The chapters in the first section focus on the resources needed by the educator to provide the trainee with good clinical training. Topics in this section include departmental support of a learning environment, supervision of residents, how residents learn from work, clinical competence, teaching nontechnical skills, problem-based learning, mentoring, and portfolio maintenance (from the standpoint of both educators and residents). This section also gives advice to trainees on how to be less dependent on their instructors and more proactive regarding their own education in each chapter. For example, the chapter about assessment of clinical competence includes a section on self-assessment for the resident. The chapter regarding the ethics of learning on patients will be of interest not only to educators and residents but perhaps also to patients and their families. The chapter on the use of portfolios may be useful to those anesthesia program directors facing recent Accreditation Council for Graduate Medical Education mandates regarding this very topic. At a time when the Accreditation Council for Graduate Medical Education has recently revised standards for how all residents should learn and how their learning should be assessed, this book may be a welcome addition to help anesthesia educators navigate the Accreditation Council for Graduate Medical Education toolbox and understand “competencies.” The Accreditation Council for Graduate Medical Education has recently endorsed six general competencies for all residents, regardless of their specialty (patient care, medical knowledge, practice-based learning and improvement, interpersonal and communication skills, professionalism, and systems-based practice). This section may help educators augment their transition to this new way of teaching and assessment.
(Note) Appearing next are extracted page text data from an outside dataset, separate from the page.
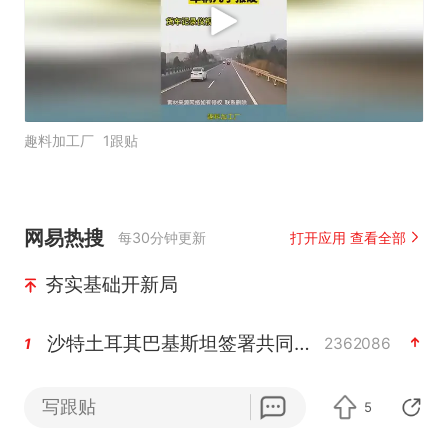
趣料加工厂
1跟贴
网易热搜
每30分钟更新
打开应用 查看全部
夯实基础开新局
沙特土耳其巴基斯坦签署共同防务协议
2362086
1
全球首个长时储能一体化产业园量产
2305120
2
写跟贴
5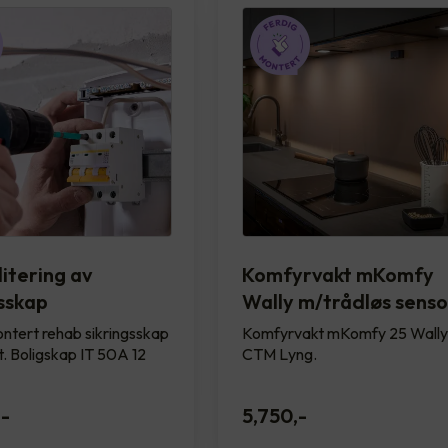
itering av
Komfyrvakt mKomfy
gsskap
Wally m/trådløs senso
ntert rehab sikringsskap
Komfyrvakt mKomfy 25 Wally
. Boligskap IT 50A 12
CTM Lyng.
,-
5,750
,-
The second section focuses on topics such as intraoperative teaching, developing decision-making skills, professionalism, judging clinical competency, and providing feedback. There is a fair amount of overlap and redundancy between the first and second sections of the book, but overall the two sections provide a wealth of useful information.
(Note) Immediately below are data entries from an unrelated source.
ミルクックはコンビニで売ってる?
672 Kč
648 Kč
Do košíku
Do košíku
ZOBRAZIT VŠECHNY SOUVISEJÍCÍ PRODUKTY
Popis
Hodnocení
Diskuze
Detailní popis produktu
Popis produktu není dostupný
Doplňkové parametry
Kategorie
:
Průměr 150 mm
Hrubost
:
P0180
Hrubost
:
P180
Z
The third section on the use of simulators in anesthesia education also includes information about the value of role-playing in anesthesia (whether you have a simulator or not) and how to run mock emergency “fire drills” as well. It is likely that much of the information in this section can also be found in other anesthesia texts on simulators, but the section goes beyond simulators to discuss the function of other teaching methods for those departments which do not have a simulator available.
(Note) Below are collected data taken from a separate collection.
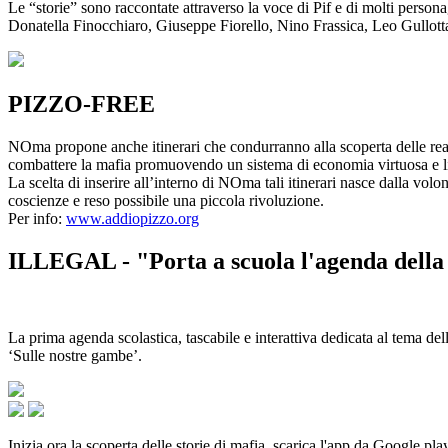
Le “storie” sono raccontate attraverso la voce di Pif e di molti person
Donatella Finocchiaro, Giuseppe Fiorello, Nino Frassica, Leo Gullot
PIZZO-FREE
NOma propone anche itinerari che condurranno alla scoperta delle rea
combattere la mafia promuovendo un sistema di economia virtuosa e lib
La scelta di inserire all’interno di NOma tali itinerari nasce dalla volo
coscienze e reso possibile una piccola rivoluzione.
Per info:
www.addiopizzo.org
ILLEGAL - "Porta a scuola l'agenda della 
La prima agenda scolastica, tascabile e interattiva dedicata al tema del
‘Sulle nostre gambe’.
Inizia ora la scoperta delle storie di mafia, scarica l'app da Google pla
This book has a definite British influence. All of the editors except one (Professor Mets) are British, and only three of the 12 contributors are from the United States, so there is a definite bias toward the British style of education. However, the lone editor from the United States, Professor Berend Mets, M.B., Ph.D., is the current president of the Society for Education in Anesthesia (Park Ridge, Illinois) an organization devoted to fulfilling the needs of anesthesia educators by expanding their medical education knowledge and skill base and assisting in the planning of educational programs.
I very much enjoyed the style of the book. Its concepts come to life and are enjoyable to read through devices such as medically related cartoons scattered liberally throughout the book (the price of the book is almost worth it for the cartoons alone). Chapters are short, concise, and to the point, and major points are summarized and highlighted in boxes throughout each chapter, making salient points easy to identify. Overall, anesthesia residents and educators alike will find this a useful, common sense approach to anesthesia education. Information on this topic is scarce; until another book like this becomes available, it stands in a class by itself.